**TEXT TO READ**:
──────────────────────────────

Select Committee on Religious Offences in England and Wales Minutes of Evidence

Memorandum from Dr David Nash, Senior Lecturer in History, Oxford Brookes University

  The law against blasphemous libel should be abolished and not extended. Similarly the construction of a law against incitement to religious hatred should be resisted.

  Society and principles of government have moved on from the law's original intention to protect the state and to regulate public morals.

  Home Office and wider belief in the law's function as a measure only used in last resort against the genuinely offensive has been fatally undermined by recent developments.

  British society's continuing secularisation is now being profoundly threatened and the maintenance of a legal instrument with the power to proscribe opinion in such a climate is a danger to society and culture.

  Blasphemous libel is in a legally anomalous situation. It is a species of libel with no real rules of evidence or proof. Likewise it is an offence for which the Mens Rea assumptions of English Law are notoriously difficult to prove.

  The law of blasphemous libel is incompatible with the standards of law and jurisprudence operated in most other comparable western countries.

  Extending the law of blasphemous libel to equalise all religions within the law would produce problems of definition, adjudication between competing religious groups and would paradoxically offer legal protection to the status of the blasphemer.

  No other western democracy is prepared to contemplate privileging one belief system over another within its constitutional framework.

  Abolition of the law would persuade the Home Office and other government agencies to revisit public order provision and to offer protection to vulnerable groups with laws that do not contravene the rights of others or infringe upon essential liberties that all should enjoy in a theologically neutral society.

  1.  As a historian who has studied the history and cultural consequences of the law of blasphemous libel in England and Britain's other legal jurisdiction I would like to submit evidence to the Select Committee. This argues that the law against blasphemous liable should be abolished and that the Committee should also resist the pressures to construct a new offence of incitement to religious hatred.

  2.  The historical context of the law of blasphemous libel is crucial to our understanding of its status within the modern legal system since its evolution speaks eloquently about society's perception of religion and its relationship with the state over time. The Blasphemy Statutes have never been used but significantly were constructed in response to external and internal threats to the political stability of England (particularly in the reign of William III). Sir Matthew Hale laid down the law in this area in the Kings Bench case against John Taylor in 1675. Hale had forged a classically seventeenth century link between the Church and State and declared that each protected the ideological credibility of the other. Hale argued that "to say religion is a cheat is to dissolve all those obligations whereby civil societies are preserved; and Christianity being parcel of the laws of England, therefore to reproach the Christian religion is to speak in subversion of the law." [11]Statute Law here argued that protecting religion from assault was intrinsically a matter of national security. The Common Law crime of blasphemous libel has, in contrast, been seen since this time as a method of regulating public morals.

──────────────────────────────

**LISTING**:

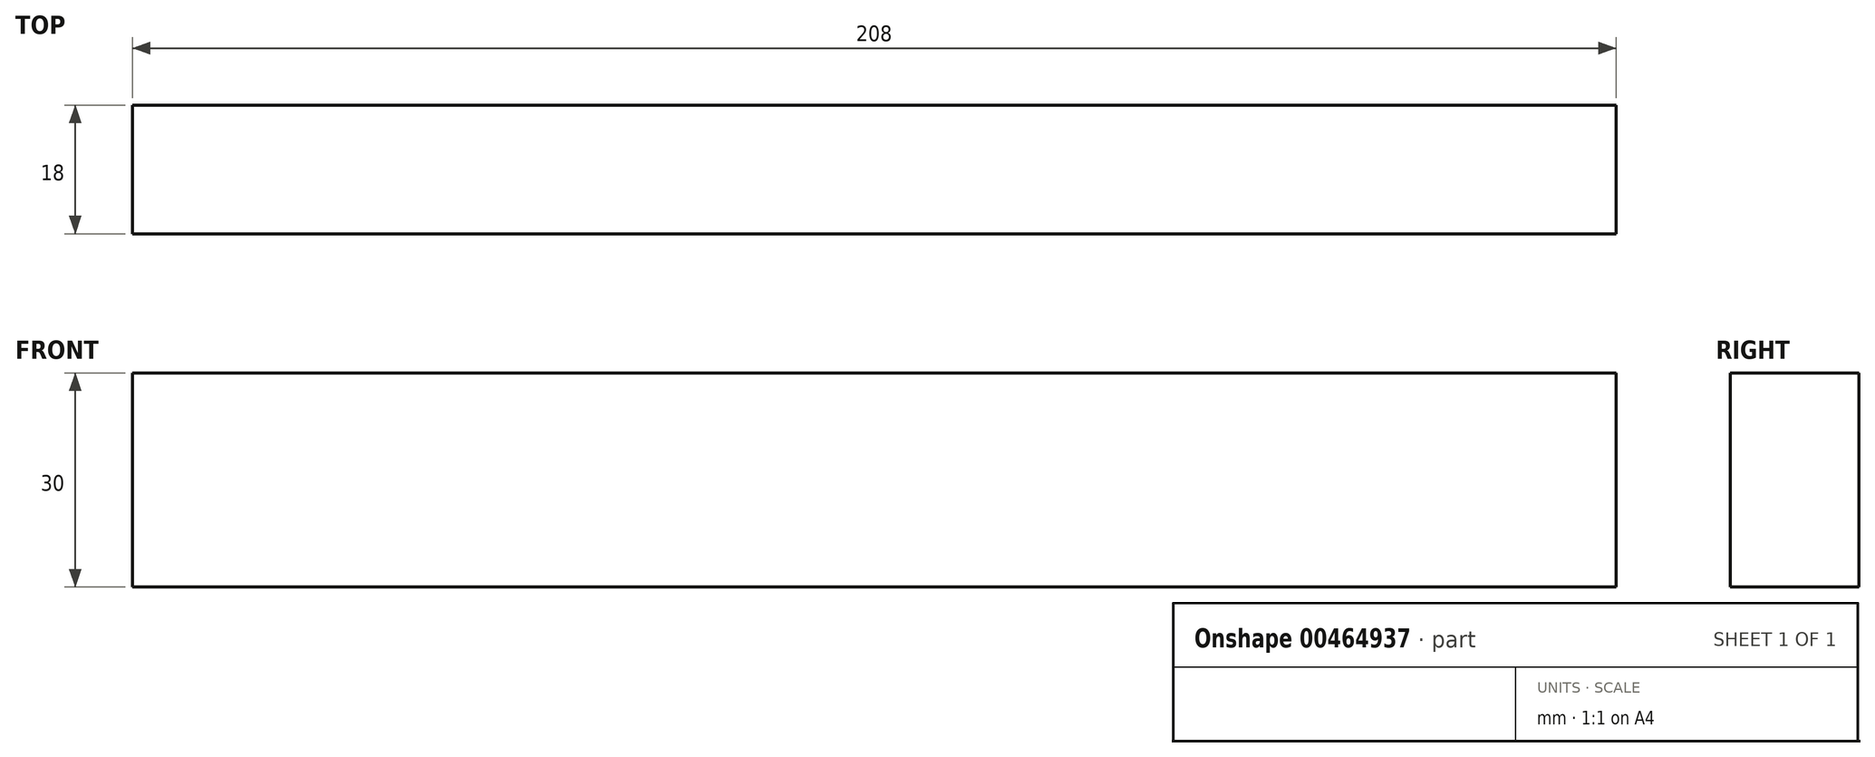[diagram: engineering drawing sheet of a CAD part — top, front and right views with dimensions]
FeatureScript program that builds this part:
annotation { "Feature Type Name" : "Feature", "Feature Type Description" : "" }
export const myFeature = defineFeature(function(context is Context, id is Id, definition is map)
    precondition{}
    {
        {
            var Q0;
            Q0=qCreatedBy(makeId("Right.planeOp"),FACE);
            var sketch = newSketch(context, id + "F0", { "sketchPlane" : qUnion([Q0])});
            skLineSegment(sketch, "E0.bottom", {"start": v(-9, 15) * mm, "end": v(9, 15) * mm});
            skLineSegment(sketch, "E0.top", {"start": v(-9, -15) * mm, "end": v(9, -15) * mm});
            skLineSegment(sketch, "E0.left", {"start": v(-9, 15) * mm, "end": v(-9, -15) * mm});
            skLineSegment(sketch, "E0.right", {"start": v(9, 15) * mm, "end": v(9, -15) * mm});
            skPoint(sketch, "E0.middle", {"position": v(0, 0) * mm});
            skSolve(sketch);
        }
        {
            var Q0;
            Q0=makeQuery(id+"F0.imprint","IMPRINT",FACE,{"disambiguationData":[TD([[makeQuery(id+"F0.imprint","IMPRINT",EDGE,{"derivedFrom":sQuery(id+"F0.wireOp",EDGE,"E0.bottom")}),-1.0]])]});
            extrude(context, id + "F1", {"entities" : qUnion([Q0]), "endBound" : BoundingType.SYMMETRIC, "depth" : (184 + 24) * mm, "offsetDistance" : 25 * mm});
        }
    });
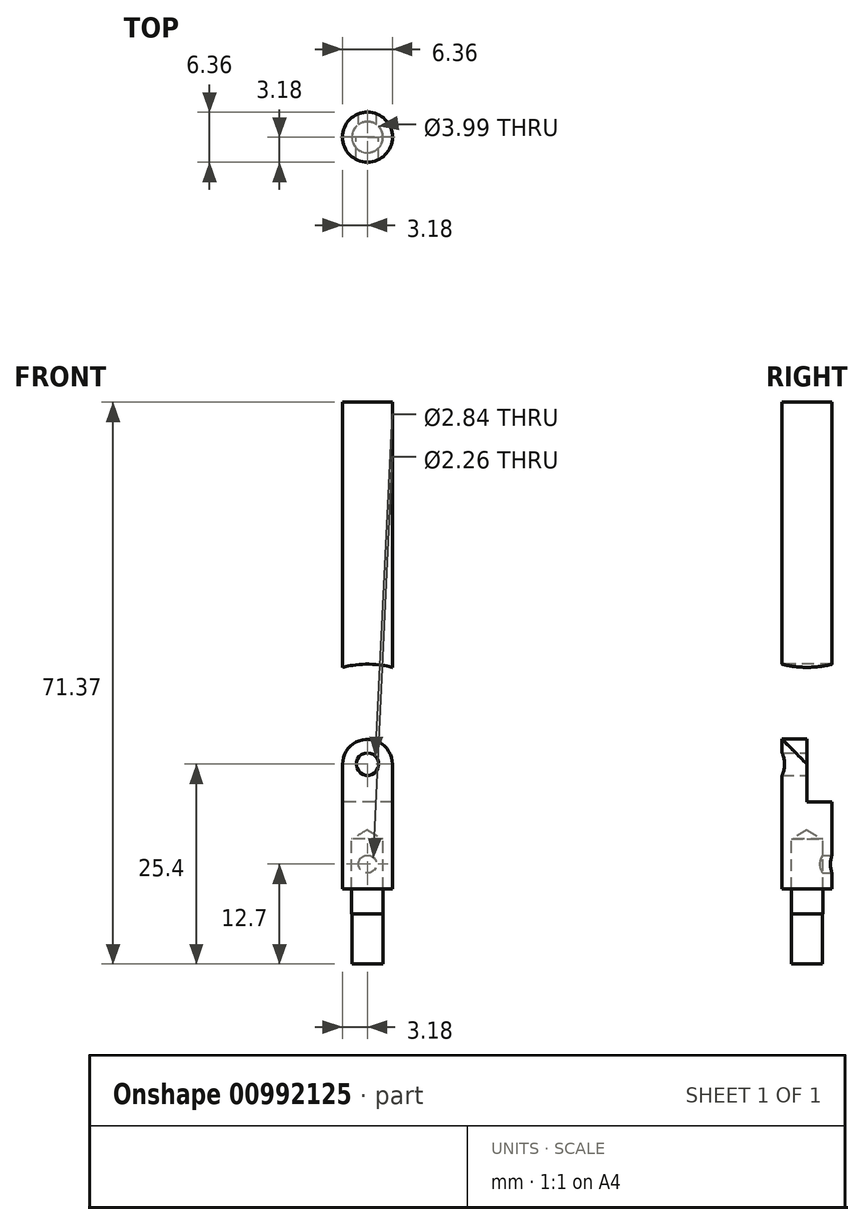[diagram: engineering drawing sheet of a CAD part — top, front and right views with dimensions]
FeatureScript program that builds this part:
annotation { "Feature Type Name" : "Feature", "Feature Type Description" : "" }
export const myFeature = defineFeature(function(context is Context, id is Id, definition is map)
    precondition{}
    {
        {
            var Q0;
            Q0=qCreatedBy(makeId("Front.planeOp"),FACE);
            var sketch = newSketch(context, id + "F0", { "sketchPlane" : qUnion([Q0])});
            skLineSegment(sketch, "E0", {"start": v(0, 22.69) * mm, "end": v(0, -22.84) * mm, "construction": true});
            skLineSegment(sketch, "E1.bottom", {"start": v(0, -4.83) * mm, "end": v(3.18, -4.83) * mm});
            skLineSegment(sketch, "E1.top", {"start": v(0, 45.97) * mm, "end": v(3.17, 45.97) * mm});
            skLineSegment(sketch, "E1.left", {"start": v(0, -4.83) * mm, "end": v(0, 45.97) * mm});
            skLineSegment(sketch, "E1.right", {"start": v(3.18, -4.83) * mm, "end": v(3.18, 45.97) * mm});
            skSolve(sketch);
        }
        {
            var Q0;
            Q0 = qSketchRegion(id + "F0", true);
            var Q1;
            Q1=sQuery(id+"F0.wireOp",EDGE,"E0");
            revolve(context, id + "F1", {"surfaceOperationType" : NewSurfaceOperationType.NEW, "entities" : qUnion([Q0]), "axis" : qUnion([Q1]), "revolveType" : RevolveType.FULL});
        }
        {
            var Q0;
            Q0=qCreatedBy(makeId("Front.planeOp"),FACE);
            var sketch = newSketch(context, id + "F2", { "sketchPlane" : qUnion([Q0])});
            skLineSegment(sketch, "E2.bottom", {"start": v(6.35, -4.83) * mm, "end": v(-6.35, -4.83) * mm});
            skLineSegment(sketch, "E2.top", {"start": v(6.35, 4.83) * mm, "end": v(-6.35, 4.83) * mm});
            skLineSegment(sketch, "E2.left", {"start": v(6.35, -4.83) * mm, "end": v(6.35, 4.83) * mm});
            skLineSegment(sketch, "E2.right", {"start": v(-6.35, -4.83) * mm, "end": v(-6.35, 4.83) * mm});
            skLineSegment(sketch, "E3", {"start": v(0, 0) * mm, "end": v(0, -4.83) * mm, "construction": true});
            skSolve(sketch);
        }
        {
            var Q0;
            Q0 = qSketchRegion(id + "F2", true);
            extrude(context, id + "F3", {"entities" : qUnion([Q0]), "operationType" : NewBodyOperationType.REMOVE, "endBound" : BoundingType.THROUGH_ALL, "depth" : 25.4 * mm, "offsetDistance" : 25.4 * mm});
        }
        {
            var Q0;
            Q0=qCreatedBy(makeId("Front.planeOp"),FACE);
            var sketch = newSketch(context, id + "F4", { "sketchPlane" : qUnion([Q0])});
            skCircle(sketch, "E4", {"center": v(0, 0) * mm, "radius": 1.42 * mm});
            skSolve(sketch);
        }
        {
            var Q0;
            Q0 = qSketchRegion(id + "F4", true);
            extrude(context, id + "F5", {"entities" : qUnion([Q0]), "operationType" : NewBodyOperationType.REMOVE, "endBound" : BoundingType.THROUGH_ALL, "oppositeDirection" : true, "depth" : 25.4 * mm, "offsetDistance" : 25.4 * mm});
        }
        {
            var Q0;
            Q0=qCreatedBy(makeId("Top.planeOp"),FACE);
            var sketch = newSketch(context, id + "F6", { "sketchPlane" : qUnion([Q0])});
            skLineSegment(sketch, "E5.bottom", {"start": v(-12.7, 6.35) * mm, "end": v(-3.18, 6.35) * mm});
            skLineSegment(sketch, "E5.top", {"start": v(-12.7, -6.35) * mm, "end": v(-3.18, -6.35) * mm});
            skLineSegment(sketch, "E5.left", {"start": v(-12.7, 6.35) * mm, "end": v(-12.7, -6.35) * mm});
            skLineSegment(sketch, "E5.right", {"start": v(-3.18, 6.35) * mm, "end": v(-3.18, -6.35) * mm});
            skLineSegment(sketch, "E6", {"start": v(0, 0) * mm, "end": v(-12.7, 0) * mm, "construction": true});
            skLineSegment(sketch, "E7", {"start": v(0, 0) * mm, "end": v(0, -6.35) * mm, "construction": true});
            skSolve(sketch);
        }
        {
            var Q0;
            Q0 = qSketchRegion(id + "F6", true);
            var Q1;
            Q1=sQuery(id+"F6.wireOp",EDGE,"E7");
            revolve(context, id + "F7", {"operationType" : NewBodyOperationType.REMOVE, "surfaceOperationType" : NewSurfaceOperationType.NEW, "entities" : qUnion([Q0]), "axis" : qUnion([Q1]), "revolveType" : RevolveType.ONE_DIRECTION, "angle" : 180 * degree});
        }
        {
            var Q0;
            Q0=qCreatedBy(makeId("Front.planeOp"),FACE);
            var sketch = newSketch(context, id + "F8", { "sketchPlane" : qUnion([Q0])});
            skLineSegment(sketch, "E8", {"start": v(0, 0) * mm, "end": v(0, -27.86) * mm, "construction": true});
            skLineSegment(sketch, "E9.bottom", {"start": v(0, -15.88) * mm, "end": v(3.18, -15.88) * mm});
            skLineSegment(sketch, "E9.top", {"start": v(0, 4.83) * mm, "end": v(3.17, 4.83) * mm});
            skLineSegment(sketch, "E9.left", {"start": v(0, -15.88) * mm, "end": v(0, 4.83) * mm});
            skLineSegment(sketch, "E9.right", {"start": v(3.18, -15.88) * mm, "end": v(3.18, 4.83) * mm});
            skSolve(sketch);
        }
        {
            var Q0;
            Q0 = qSketchRegion(id + "F8", true);
            var Q1;
            Q1=sQuery(id+"F8.wireOp",EDGE,"E8");
            revolve(context, id + "F9", {"surfaceOperationType" : NewSurfaceOperationType.NEW, "entities" : qUnion([Q0]), "axis" : qUnion([Q1]), "revolveType" : RevolveType.FULL});
        }
        {
            var Q0;
            Q0 = qSketchRegion(id + "F2", true);
            extrude(context, id + "F10", {"entities" : qUnion([Q0]), "operationType" : NewBodyOperationType.REMOVE, "endBound" : BoundingType.THROUGH_ALL, "oppositeDirection" : true, "depth" : 25.4 * mm, "offsetDistance" : 25.4 * mm});
        }
        {
            var Q0;
            Q0 = qSketchRegion(id + "F4", true);
            extrude(context, id + "F11", {"entities" : qUnion([Q0]), "operationType" : NewBodyOperationType.REMOVE, "endBound" : BoundingType.THROUGH_ALL, "depth" : 25.4 * mm, "offsetDistance" : 25.4 * mm});
        }
        {
            var Q0;
            Q0 = qSketchRegion(id + "F6", true);
            var Q1;
            Q1=sQuery(id+"F6.wireOp",EDGE,"E7");
            revolve(context, id + "F12", {"operationType" : NewBodyOperationType.REMOVE, "surfaceOperationType" : NewSurfaceOperationType.NEW, "entities" : qUnion([Q0]), "axis" : qUnion([Q1]), "revolveType" : RevolveType.ONE_DIRECTION, "oppositeDirection" : true, "angle" : 180 * degree});
        }
        {
            var Q0;
            Q0=makeQuery(id+"F9.opRevolve","SWEPT_FACE",FACE,{"disambiguationData":[OSD([sQuery(id+"F8.wireOp",EDGE,"E9.bottom")])]});
            var sketch = newSketch(context, id + "F13", { "sketchPlane" : qUnion([Q0])});
            skPoint(sketch, "E10", {"position": v(0, 0) * mm});
            skSolve(sketch);
        }
        {
            var Q0;
            Q0=sQuery(id+"F13.wireOp",VERTEX,"E10");
            var Q1;
            Q1=makeQuery(id+"F9.opRevolve","SWEPT_BODY",BODY,{"disambiguationData":[OSD([sQuery(id+"F8.wireOp",EDGE,"E9.bottom"),sQuery(id+"F8.wireOp",EDGE,"E9.top"),sQuery(id+"F8.wireOp",EDGE,"E9.left"),sQuery(id+"F8.wireOp",EDGE,"E9.right")])]});
            hole(context, id + "F14", {"style" : HoleStyle.SIMPLE, "endStyle" : HoleEndStyle.BLIND, "standardTappedOrClearance" : lookupTablePath({ "standard" : "ANSI", "size" : "#22 (0.16)", "type" : "Drilled" }), "standardBlindInLast" : lookupTablePath({ "standard" : "ANSI", "size" : "#22 (0.16)", "type" : "Drilled" }), "holeDiameter" : 4 * mm, "majorDiameter" : 2.84 * mm, "holeDepth" : 6.35 * mm, "isTappedThrough" : true, "tappedDepth" : 13.97 * mm, "tapClearance" : 5, "startFromSketch" : true, "locations" : qUnion([Q0]), "scope" : qUnion([Q1])});
        }
        {
            var Q0;
            Q0=qCreatedBy(makeId("Front.planeOp"),FACE);
            var sketch = newSketch(context, id + "F15", { "sketchPlane" : qUnion([Q0])});
            skPoint(sketch, "E11", {"position": v(0, -12.7) * mm});
            skSolve(sketch);
        }
        {
            var Q0;
            Q0=sQuery(id+"F15.wireOp",VERTEX,"E11");
            var Q1;
            Q1=makeQuery(id+"F9.opRevolve","SWEPT_BODY",BODY,{"disambiguationData":[OSD([sQuery(id+"F8.wireOp",EDGE,"E9.bottom"),sQuery(id+"F8.wireOp",EDGE,"E9.top"),sQuery(id+"F8.wireOp",EDGE,"E9.left"),sQuery(id+"F8.wireOp",EDGE,"E9.right")])]});
            hole(context, id + "F16", {"style" : HoleStyle.SIMPLE, "endStyle" : HoleEndStyle.THROUGH, "standardTappedOrClearance" : lookupTablePath({ "standard" : "ANSI", "engagement" : "75%", "pitch" : "40 tpi", "size" : "#4", "type" : "Tapped" }), "standardBlindInLast" : lookupTablePath({ "standard" : "ANSI", "fit" : "Normal", "engagement" : "75%", "pitch" : "40 tpi", "size" : "#4", "type" : "Clearance & tapped" }), "holeDiameter" : 2.26 * mm, "majorDiameter" : 2.84 * mm, "showTappedDepth" : true, "isTappedThrough" : true, "tappedDepth" : 13.97 * mm, "tapClearance" : 5, "startFromSketch" : true, "locations" : qUnion([Q0]), "scope" : qUnion([Q1])});
        }
        {
            var Q0;
            Q0=qCreatedBy(makeId("Front.planeOp"),FACE);
            var sketch = newSketch(context, id + "F17", { "sketchPlane" : qUnion([Q0])});
            skLineSegment(sketch, "E12", {"start": v(0, 0) * mm, "end": v(0, -39.76) * mm, "construction": true});
            skLineSegment(sketch, "E13.bottom", {"start": v(0, -25.4) * mm, "end": v(-1.96, -25.4) * mm});
            skLineSegment(sketch, "E13.top", {"start": v(0, -9.52) * mm, "end": v(-2, -9.52) * mm});
            skLineSegment(sketch, "E13.left", {"start": v(0, -25.4) * mm, "end": v(0, -9.52) * mm});
            skLineSegment(sketch, "E13.right", {"start": v(-2, -19.03) * mm, "end": v(-2, -9.52) * mm});
            skLineSegment(sketch, "E14", {"start": v(-2, -19.03) * mm, "end": v(-1.96, -19.05) * mm});
            skLineSegment(sketch, "E15", {"start": v(-1.96, -19.05) * mm, "end": v(-1.96, -25.4) * mm});
            skSolve(sketch);
        }
        {
            var Q0;
            Q0 = qSketchRegion(id + "F17", true);
            var Q1;
            Q1=sQuery(id+"F17.wireOp",EDGE,"E12");
            revolve(context, id + "F18", {"surfaceOperationType" : NewSurfaceOperationType.NEW, "entities" : qUnion([Q0]), "axis" : qUnion([Q1]), "revolveType" : RevolveType.FULL});
        }
    });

──────────────────────────────

**WHAT YOU NEED TO DO**:
• 1. In the memorandum on blasphemous libel, in which year did Sir Matthew Hale lay down the law in the King's Bench case against John Taylor?
• 2. Repeat word for word the passage of the memorandum on blasphemous libel starting with "Abolition of the" and going on through "theologically neutral society.".

**SOLUTIONS TO THE EXERCISE**:
• 1. 1675

• 2.
Abolition of the law would persuade the Home Office and other government agencies to revisit public order provision and to offer protection to vulnerable groups with laws that do not contravene the rights of others or infringe upon essential liberties that all should enjoy in a theologically neutral society.